Task brief | Look through the material and copy each line holding "StringTok".

Data shown |
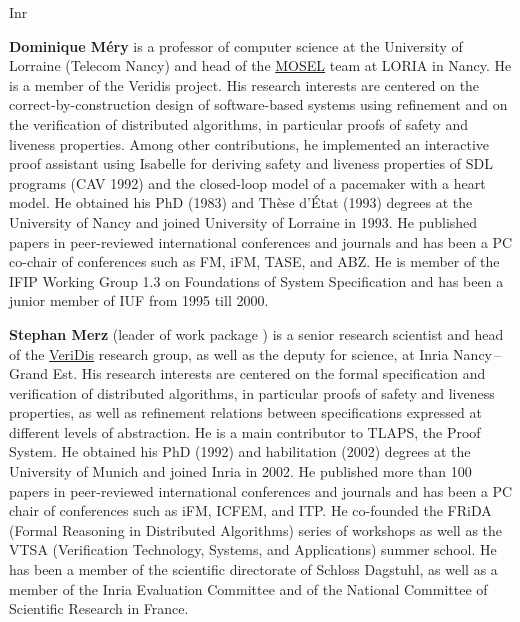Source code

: \begin{sitedescription}{Inr}
\begin{compactitem}
\item{\bf Dominique M\'ery}  is a professor of computer science at the
  University of Lorraine (Telecom Nancy)  and head of the
  \href{https://mosel.loria.fr}{MOSEL} team at LORIA in Nancy.
  He is a member of the Veridis project.
His research interests are centered on the   correct-by-construction
design  of software-based systems  using refinement and on the
verification   of distributed algorithms, in particular proofs of safety and liveness
properties. Among other contributions, he implemented an interactive
proof assistant using Isabelle  for deriving safety and liveness
properties of SDL programs (CAV 1992) and  the closed-loop model of
a pacemaker with a heart model.
He obtained his PhD (1983) and Thèse d'État (1993) degrees at the
University of Nancy and joined University of Lorraine in 1993. He published  papers
in peer-reviewed international conferences and journals and has been a PC co-chair
of conferences such as FM, iFM, TASE, and ABZ. He is member of the IFIP
Working Group 1.3 on Foundations of System Specification and has been a junior member of IUF from 1995 till 2000.

\item{\bf Stephan Merz} (leader of work package ) is a senior research
scientist and head of the \href{https://team.inria.fr/veridis/}{VeriDis}
research group, as well as the deputy for science, at Inria Nancy\,--\,Grand Est.
His research interests are centered on the formal specification and verification
of distributed algorithms, in particular proofs of safety and liveness
properties, as well as refinement relations between specifications expressed at
different levels of abstraction. He is a main contributor to TLAPS, the \tlaplus
Proof System. He obtained his PhD (1992) and habilitation (2002) degrees at the
University of Munich and joined Inria in 2002. He published more than 100 papers
in peer-reviewed international conferences and journals and has been a PC chair
of conferences such as iFM, ICFEM, and ITP. He co-founded the FRiDA (Formal
Reasoning in Distributed Algorithms) series of workshops as well as the VTSA
(Verification Technology, Systems, and Applications) summer school. He has been
a member of the scientific directorate of Schloss Dagstuhl, as well as a member
of the Inria Evaluation Committee and of the National Committee of Scientific
Research in France.


\end{compactitem}
\end{sitedescription}

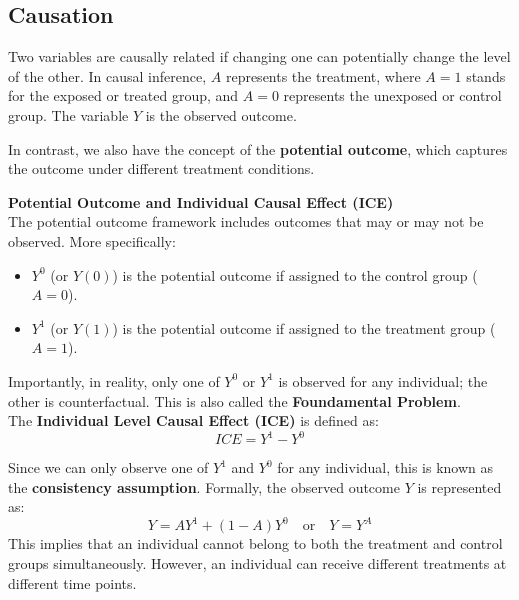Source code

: \subsection{Causation}
Two variables are causally related if changing one can potentially change the level of the other. In causal inference, \( A \) represents the treatment, where \( A=1 \) stands for the exposed or treated group, and \( A=0 \) represents the unexposed or control group. The variable \( Y \) is the observed outcome.

In contrast, we also have the concept of the \textbf{potential outcome}, which captures the outcome under different treatment conditions.
\begin{definition}
    \textbf{Potential Outcome and Individual Causal Effect (ICE)}\\
    The potential outcome framework includes outcomes that may or may not be observed. More specifically:
    \begin{itemize}
        \item \( Y^0 \) (or \( Y(0) \)) is the potential outcome if assigned to the control group (\( A=0 \)).
        \item \( Y^1 \) (or \( Y(1) \)) is the potential outcome if assigned to the treatment group (\( A=1 \)).
    \end{itemize}
    Importantly, in reality, only one of \( Y^0 \) or \( Y^1 \) is observed for any individual; the other is counterfactual. This is also called the \textbf{Foundamental Problem}.\\
    
    The \textbf{Individual Level Causal Effect (ICE)} is defined as:
    \[
    ICE = Y^1 - Y^0
    \]
\end{definition}

Since we can only observe one of \( Y^1 \) and \( Y^0 \) for any individual, this is known as the \textbf{consistency assumption}. Formally, the observed outcome \( Y \) is represented as:
\[
Y = A Y^1 + (1 - A) Y^0 \quad \text{or} \quad Y = Y^A
\]
This implies that an individual cannot belong to both the treatment and control groups simultaneously. However, an individual can receive different treatments at different time points.

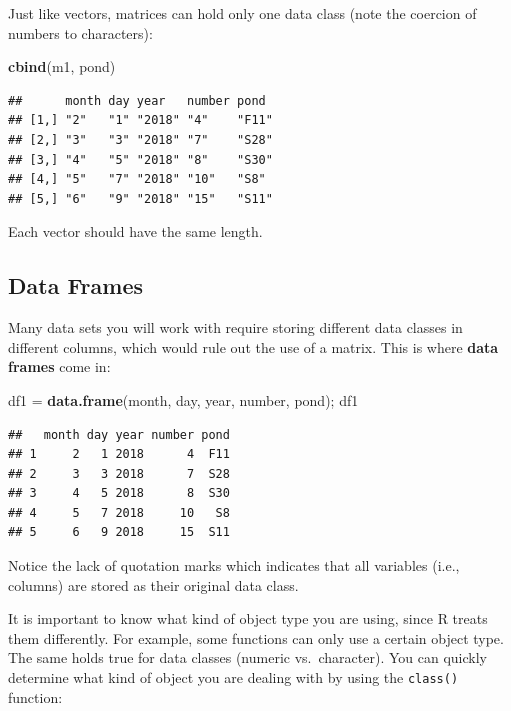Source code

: \documentclass[]{book}
\newenvironment{Shaded}{\begin{snugshade}}{\end{snugshade}}
\newcommand{\KeywordTok}[1]{\textcolor[rgb]{0.13,0.29,0.53}{\textbf{#1}}}
\newcommand{\StringTok}[1]{\textcolor[rgb]{0.31,0.60,0.02}{#1}}
\newcommand{\NormalTok}[1]{#1}
\theoremstyle{definition}
\theoremstyle{definition}
\theoremstyle{definition}
\theoremstyle{remark}
\begin{document}
Just like vectors, matrices can hold only one data class (note the
coercion of numbers to characters):

\begin{Shaded}
\begin{Highlighting}[]
\KeywordTok{cbind}\NormalTok{(m1, pond)}
\end{Highlighting}
\end{Shaded}

\begin{verbatim}
##      month day year   number pond 
## [1,] "2"   "1" "2018" "4"    "F11"
## [2,] "3"   "3" "2018" "7"    "S28"
## [3,] "4"   "5" "2018" "8"    "S30"
## [4,] "5"   "7" "2018" "10"   "S8" 
## [5,] "6"   "9" "2018" "15"   "S11"
\end{verbatim}

Each vector should have the same length.

\subsection{Data Frames}\label{data-frames}

Many data sets you will work with require storing different data classes
in different columns, which would rule out the use of a matrix. This is
where \textbf{data frames} come in:

\begin{Shaded}
\begin{Highlighting}[]
\NormalTok{df1 =}\StringTok{ }\KeywordTok{data.frame}\NormalTok{(month, day, year, number, pond); df1}
\end{Highlighting}
\end{Shaded}

\begin{verbatim}
##   month day year number pond
## 1     2   1 2018      4  F11
## 2     3   3 2018      7  S28
## 3     4   5 2018      8  S30
## 4     5   7 2018     10   S8
## 5     6   9 2018     15  S11
\end{verbatim}

Notice the lack of quotation marks which indicates that all variables
(i.e., columns) are stored as their original data class.

It is important to know what kind of object type you are using, since R
treats them differently. For example, some functions can only use a
certain object type. The same holds true for data classes (numeric
vs.~character). You can quickly determine what kind of object you are
dealing with by using the \texttt{class()} function:
\end{document}
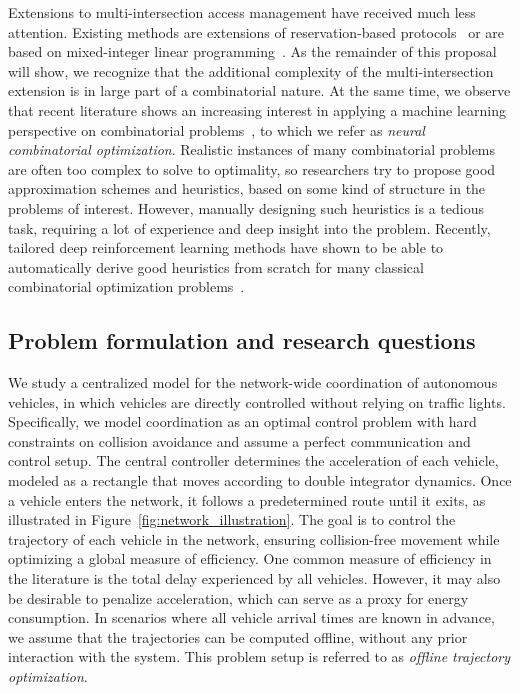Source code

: \documentclass{article}
\theoremstyle{definition}
\theoremstyle{plain}
\begin{document}
Extensions to multi-intersection access management have received much less
attention. Existing methods are extensions of reservation-based protocols~\cite{hausknechtAutonomousIntersectionManagement} or
are based on mixed-integer linear programming~\cite{sartorCombinatorialLearningTraffic2019}.
As the remainder of this proposal will show, we recognize that the additional
complexity of the multi-intersection extension is in large part of a
combinatorial nature. At the same time, we observe that recent literature shows
an increasing interest in applying a machine learning perspective on
combinatorial problems~\cite{bengioMachineLearningCombinatorial2020,lodiLearningBranchingSurvey2017}, to which we refer as \textit{neural combinatorial
  optimization}. Realistic instances of many combinatorial
problems are often too complex to solve to optimality, so researchers try to
propose good approximation schemes and heuristics, based on some kind of
structure in the problems of interest. However, manually designing such
heuristics is a tedious task, requiring a lot of experience and deep insight
into the problem. Recently, tailored deep reinforcement learning methods have
shown to be able to automatically derive good heuristics from scratch for many
classical combinatorial optimization problems~\cite{belloNeuralCombinatorialOptimization2017,koolLearningOptimizationCombinatorial,mazyavkinaReinforcementLearningCombinatorial2020,smitGraphNeuralNetworks2024}.


\subsection{Problem formulation and research questions}

We study a centralized model for the network-wide coordination of autonomous
vehicles, in which vehicles are directly controlled without relying on traffic
lights. Specifically, we model coordination as an optimal control problem with
hard constraints on collision avoidance and assume a perfect
communication and control setup. The central controller determines the
acceleration of each vehicle, modeled as a rectangle that moves according to double
integrator dynamics. Once a vehicle enters the network, it follows a predetermined route
until it exits, as illustrated in Figure~\ref{fig:network_illustration}. The
goal is to control the trajectory of each vehicle in the network, ensuring
collision-free movement while optimizing a global measure of efficiency. One
common measure of efficiency in the literature is the total delay experienced by
all vehicles. However, it may also be desirable to penalize acceleration, which
can serve as a proxy for energy consumption. In scenarios where all vehicle
arrival times are known in advance, we assume that the trajectories can be
computed offline, without any prior interaction with the system. This problem setup is
referred to as \textit{offline trajectory optimization}.
\end{document}
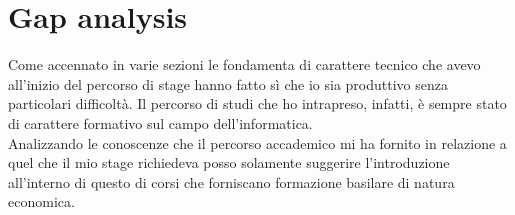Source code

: 
\section{Gap analysis}

Come accennato in varie sezioni le fondamenta di carattere tecnico che avevo all'inizio del percorso di stage hanno fatto sì che io sia produttivo senza particolari difficoltà. Il percorso di studi che ho intrapreso, infatti, è sempre stato di carattere formativo sul campo dell'informatica.\\


Analizzando le conoscenze che il percorso accademico mi ha fornito in relazione a quel che il mio stage richiedeva posso solamente suggerire l'introduzione all'interno di questo di corsi che forniscano formazione basilare di natura economica.\\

Output for this exercise |
\newcommand{\StringTok}[1]{\textcolor[rgb]{0.31,0.60,0.02}{#1}}
\NormalTok{df1 =}\StringTok{ }\KeywordTok{data.frame}\NormalTok{(month, day, year, number, pond); df1}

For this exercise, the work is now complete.